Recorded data
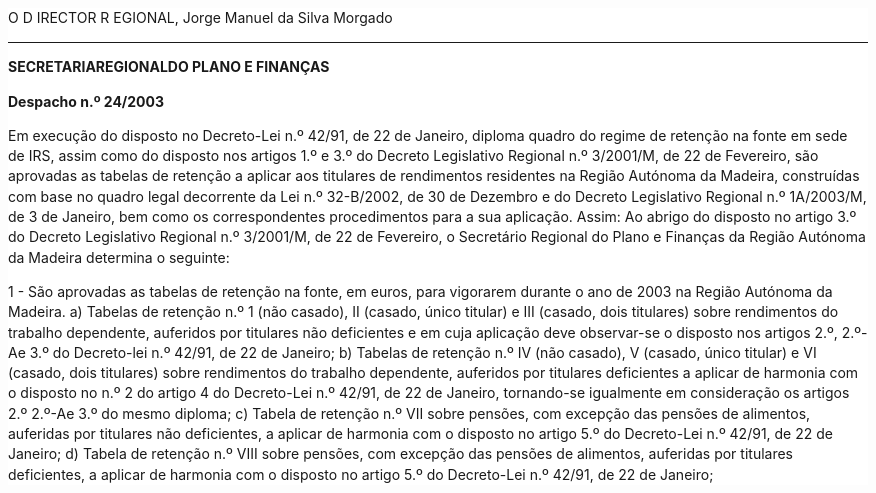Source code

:
O D IRECTOR R EGIONAL, Jorge Manuel da Silva Morgado




---

**SECRETARIAREGIONALDO PLANO E FINANÇAS**


**Despacho n.º 24/2003**


Em execução do disposto no Decreto-Lei n.º 42/91, de 22 de
Janeiro, diploma quadro do regime de retenção na fonte em sede
de IRS, assim como do disposto nos artigos 1.º e 3.º do Decreto
Legislativo Regional n.º 3/2001/M, de 22 de Fevereiro, são
aprovadas as tabelas de retenção a aplicar aos titulares de rendimentos residentes na Região Autónoma da Madeira, construídas
com base no quadro legal decorrente da Lei n.º 32-B/2002, de 30
de Dezembro e do Decreto Legislativo Regional n.º 1A/2003/M, de 3 de Janeiro, bem como os correspondentes
procedimentos para a sua aplicação.
Assim:
Ao abrigo do disposto no artigo 3.º do Decreto
Legislativo Regional n.º 3/2001/M, de 22 de Fevereiro, o
Secretário Regional do Plano e Finanças da Região
Autónoma da Madeira determina o seguinte:


1 - São aprovadas as tabelas de retenção na fonte, em
euros, para vigorarem durante o ano de 2003 na
Região Autónoma da Madeira.
a) Tabelas de retenção n.º 1 (não casado), II (casado, único titular) e III (casado, dois titulares)
sobre rendimentos do trabalho dependente, auferidos por titulares não deficientes e em cuja
aplicação deve observar-se o disposto nos
artigos 2.º, 2.º- Ae 3.º do Decreto-lei n.º 42/91,
de 22 de Janeiro;
b) Tabelas de retenção n.º IV (não casado), V
(casado, único titular) e VI (casado, dois titulares) sobre rendimentos do trabalho dependente, auferidos por titulares deficientes a
aplicar de harmonia com o disposto no n.º 2 do
artigo 4 do Decreto-Lei n.º 42/91, de 22 de Janeiro, tornando-se igualmente em consideração
os artigos 2.º 2.º-Ae 3.º do mesmo diploma;
c) Tabela de retenção n.º VII sobre pensões, com
excepção das pensões de alimentos, auferidas
por titulares não deficientes, a aplicar de
harmonia com o disposto no artigo 5.º do
Decreto-Lei n.º 42/91, de 22 de Janeiro;
d) Tabela de retenção n.º VIII sobre pensões,
com excepção das pensões de alimentos,
auferidas por titulares deficientes, a aplicar
de harmonia com o disposto no artigo 5.º do
Decreto-Lei n.º 42/91, de 22 de Janeiro;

• _Your task_
Verbatim reproduction of every entry is needed, with the images left out.

• _Finished task_
Source code

:
O D IRECTOR R EGIONAL, Jorge Manuel da Silva Morgado




---

**SECRETARIAREGIONALDO PLANO E FINANÇAS**


**Despacho n.º 24/2003**


Em execução do disposto no Decreto-Lei n.º 42/91, de 22 de
Janeiro, diploma quadro do regime de retenção na fonte em sede
de IRS, assim como do disposto nos artigos 1.º e 3.º do Decreto
Legislativo Regional n.º 3/2001/M, de 22 de Fevereiro, são
aprovadas as tabelas de retenção a aplicar aos titulares de rendimentos residentes na Região Autónoma da Madeira, construídas
com base no quadro legal decorrente da Lei n.º 32-B/2002, de 30
de Dezembro e do Decreto Legislativo Regional n.º 1A/2003/M, de 3 de Janeiro, bem como os correspondentes
procedimentos para a sua aplicação.
Assim:
Ao abrigo do disposto no artigo 3.º do Decreto
Legislativo Regional n.º 3/2001/M, de 22 de Fevereiro, o
Secretário Regional do Plano e Finanças da Região
Autónoma da Madeira determina o seguinte:


1 - São aprovadas as tabelas de retenção na fonte, em
euros, para vigorarem durante o ano de 2003 na
Região Autónoma da Madeira.
a) Tabelas de retenção n.º 1 (não casado), II (casado, único titular) e III (casado, dois titulares)
sobre rendimentos do trabalho dependente, auferidos por titulares não deficientes e em cuja
aplicação deve observar-se o disposto nos
artigos 2.º, 2.º- Ae 3.º do Decreto-lei n.º 42/91,
de 22 de Janeiro;
b) Tabelas de retenção n.º IV (não casado), V
(casado, único titular) e VI (casado, dois titulares) sobre rendimentos do trabalho dependente, auferidos por titulares deficientes a
aplicar de harmonia com o disposto no n.º 2 do
artigo 4 do Decreto-Lei n.º 42/91, de 22 de Janeiro, tornando-se igualmente em consideração
os artigos 2.º 2.º-Ae 3.º do mesmo diploma;
c) Tabela de retenção n.º VII sobre pensões, com
excepção das pensões de alimentos, auferidas
por titulares não deficientes, a aplicar de
harmonia com o disposto no artigo 5.º do
Decreto-Lei n.º 42/91, de 22 de Janeiro;
d) Tabela de retenção n.º VIII sobre pensões,
com excepção das pensões de alimentos,
auferidas por titulares deficientes, a aplicar
de harmonia com o disposto no artigo 5.º do
Decreto-Lei n.º 42/91, de 22 de Janeiro;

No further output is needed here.